Charles Darwin to John Stevens Henslow (18-May-1832):
St Jago [modern-day Porto Praya in the Cape Verde Islands] is singularly barren & produces few plants or insects.—so that my hammer was my usual companion, & in its company most delightful hours I spent.—
On the coast I collected many marine animals chiefly gasteropodous (I think some new).— I examined pretty accurately a Caryophyllea & if my eyes were not bewitched former descriptions have not the slightest resemblance to the animal.— I took several specimens of an Octopus, which possessed a most marvellous power of changing its colours; equalling any chamaelion, & evidently accommodating the changes to the colour of the ground which it passed over.—yellowish green, dark brown & red were the prevailing colours: this fact appears to be new, as far as I can find out.

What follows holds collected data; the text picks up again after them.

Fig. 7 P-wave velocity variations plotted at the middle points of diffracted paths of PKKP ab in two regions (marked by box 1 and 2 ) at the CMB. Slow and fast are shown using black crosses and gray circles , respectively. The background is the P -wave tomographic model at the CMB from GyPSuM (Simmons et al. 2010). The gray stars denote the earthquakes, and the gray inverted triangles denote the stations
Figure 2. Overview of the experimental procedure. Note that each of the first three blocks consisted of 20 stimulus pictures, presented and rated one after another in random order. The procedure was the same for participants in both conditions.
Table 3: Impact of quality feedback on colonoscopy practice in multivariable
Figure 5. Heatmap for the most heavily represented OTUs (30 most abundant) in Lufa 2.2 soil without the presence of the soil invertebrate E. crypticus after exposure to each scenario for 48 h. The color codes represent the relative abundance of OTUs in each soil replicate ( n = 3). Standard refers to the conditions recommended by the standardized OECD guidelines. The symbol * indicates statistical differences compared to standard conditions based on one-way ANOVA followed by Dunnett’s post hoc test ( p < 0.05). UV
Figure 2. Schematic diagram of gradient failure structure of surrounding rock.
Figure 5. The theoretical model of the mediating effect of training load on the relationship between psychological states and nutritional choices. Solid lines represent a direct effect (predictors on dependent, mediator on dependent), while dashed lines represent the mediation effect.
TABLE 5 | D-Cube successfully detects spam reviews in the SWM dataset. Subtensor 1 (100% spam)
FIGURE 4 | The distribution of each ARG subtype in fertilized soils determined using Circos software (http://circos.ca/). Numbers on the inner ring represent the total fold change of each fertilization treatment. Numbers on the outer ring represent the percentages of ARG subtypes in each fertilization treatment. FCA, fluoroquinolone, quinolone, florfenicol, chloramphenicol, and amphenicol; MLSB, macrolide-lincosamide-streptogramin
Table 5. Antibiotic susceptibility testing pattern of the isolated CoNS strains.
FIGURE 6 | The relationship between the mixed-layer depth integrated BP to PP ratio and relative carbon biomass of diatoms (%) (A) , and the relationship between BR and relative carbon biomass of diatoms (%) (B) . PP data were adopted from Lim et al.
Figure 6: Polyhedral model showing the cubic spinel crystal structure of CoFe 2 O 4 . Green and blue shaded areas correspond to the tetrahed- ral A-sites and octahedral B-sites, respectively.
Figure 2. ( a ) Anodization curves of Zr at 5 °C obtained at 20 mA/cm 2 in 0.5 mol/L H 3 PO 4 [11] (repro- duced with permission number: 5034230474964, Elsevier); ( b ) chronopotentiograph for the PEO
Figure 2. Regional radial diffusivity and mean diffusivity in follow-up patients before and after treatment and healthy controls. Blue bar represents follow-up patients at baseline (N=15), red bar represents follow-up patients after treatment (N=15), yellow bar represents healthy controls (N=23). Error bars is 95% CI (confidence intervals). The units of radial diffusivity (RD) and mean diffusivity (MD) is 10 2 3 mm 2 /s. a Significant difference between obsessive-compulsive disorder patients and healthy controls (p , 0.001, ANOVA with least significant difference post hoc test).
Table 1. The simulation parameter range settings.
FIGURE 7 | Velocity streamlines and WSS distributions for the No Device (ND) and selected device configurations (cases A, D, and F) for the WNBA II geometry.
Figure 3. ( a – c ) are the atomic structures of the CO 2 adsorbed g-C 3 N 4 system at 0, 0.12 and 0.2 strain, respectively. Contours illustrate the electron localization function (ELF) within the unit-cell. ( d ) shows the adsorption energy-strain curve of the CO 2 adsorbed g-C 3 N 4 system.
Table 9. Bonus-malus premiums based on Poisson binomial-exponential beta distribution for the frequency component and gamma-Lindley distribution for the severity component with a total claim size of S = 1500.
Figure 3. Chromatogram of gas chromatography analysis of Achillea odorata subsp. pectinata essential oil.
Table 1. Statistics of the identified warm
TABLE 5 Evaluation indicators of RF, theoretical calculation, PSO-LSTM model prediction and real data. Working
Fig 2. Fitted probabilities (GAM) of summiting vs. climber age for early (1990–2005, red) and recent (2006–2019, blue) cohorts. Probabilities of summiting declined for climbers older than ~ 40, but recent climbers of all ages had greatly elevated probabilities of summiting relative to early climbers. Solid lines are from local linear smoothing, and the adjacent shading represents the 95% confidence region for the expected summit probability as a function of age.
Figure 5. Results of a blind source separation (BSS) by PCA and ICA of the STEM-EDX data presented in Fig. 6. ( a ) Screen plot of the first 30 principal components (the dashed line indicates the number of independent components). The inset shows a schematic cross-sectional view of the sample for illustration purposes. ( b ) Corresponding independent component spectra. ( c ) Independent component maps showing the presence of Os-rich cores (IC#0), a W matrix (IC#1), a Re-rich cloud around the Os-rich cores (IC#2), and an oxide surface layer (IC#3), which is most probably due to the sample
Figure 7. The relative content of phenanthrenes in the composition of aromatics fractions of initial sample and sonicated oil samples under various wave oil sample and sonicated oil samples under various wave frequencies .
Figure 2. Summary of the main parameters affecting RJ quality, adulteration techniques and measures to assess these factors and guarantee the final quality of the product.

Darwin was hopelessly wrong about the colour-changing ability of octopuses being a new observation. But never mind: the good news is that one of Darwin's St Jago octopuses is still alive and kicking preserved for posterity in Cambridge, and I have photos to prove it:


Sexy!
Thanks. But how about the octopus?
I thought the octopus was rather sexy - although it was just laying there, not doing much.
Are the labels original, in Darwin's own handwriting?
I'm almost certain that the label isn't Darwin's: his writing was usually a lot more untidy and spidery. It's possible that it might be Henslow's writing, as Henslow took receipt of most of Darwin's specimens from the Beagle voyage. But I'm guessing the writing is actually that of a later curator.
Postscript: According to the book A Voyage Round the World, which I picked up in Cambridge the same day:
In answer to Kevin Z's question in the comments above, I am guessing that the handwriting on the label is that of S. F. Harmer.